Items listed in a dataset
+===+

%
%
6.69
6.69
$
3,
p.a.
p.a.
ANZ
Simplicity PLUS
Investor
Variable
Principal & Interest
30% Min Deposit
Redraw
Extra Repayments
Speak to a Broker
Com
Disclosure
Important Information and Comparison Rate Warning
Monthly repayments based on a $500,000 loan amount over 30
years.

+===+

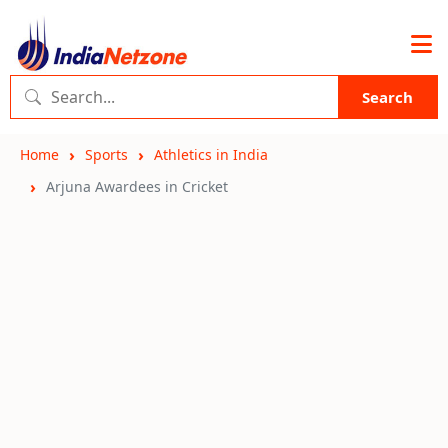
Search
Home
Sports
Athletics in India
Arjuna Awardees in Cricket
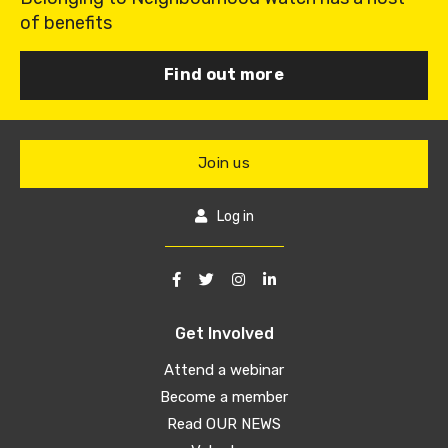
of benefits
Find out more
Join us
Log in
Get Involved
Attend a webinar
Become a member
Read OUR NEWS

+===+

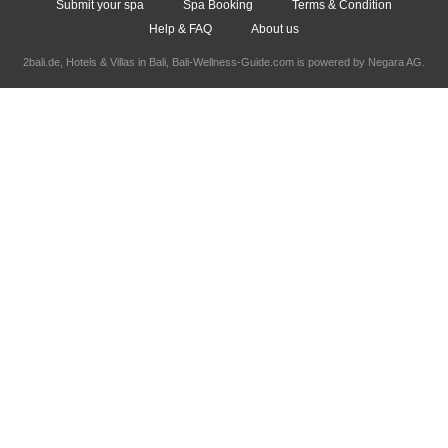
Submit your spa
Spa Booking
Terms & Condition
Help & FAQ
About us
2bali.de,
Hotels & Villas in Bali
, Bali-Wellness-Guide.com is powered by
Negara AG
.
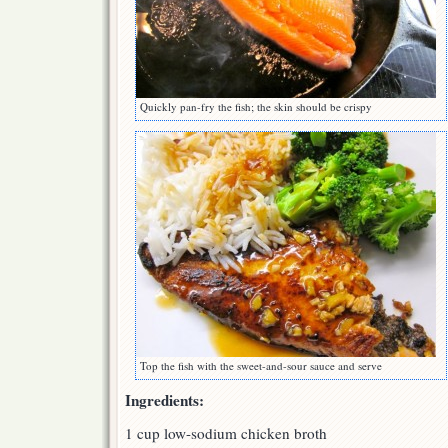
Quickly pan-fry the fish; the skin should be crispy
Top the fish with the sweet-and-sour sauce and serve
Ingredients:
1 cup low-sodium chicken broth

+===+

§ **WORK REQUEST**: Transcribe the lines of the items above, beginning with the line containing "of benefits" and continuing through the line containing "Read OUR NEWS", and include both of those lines.

§ **RESULT**:
of benefits
Find out more
Join us
Log in
Get Involved
Attend a webinar
Become a member
Read OUR NEWS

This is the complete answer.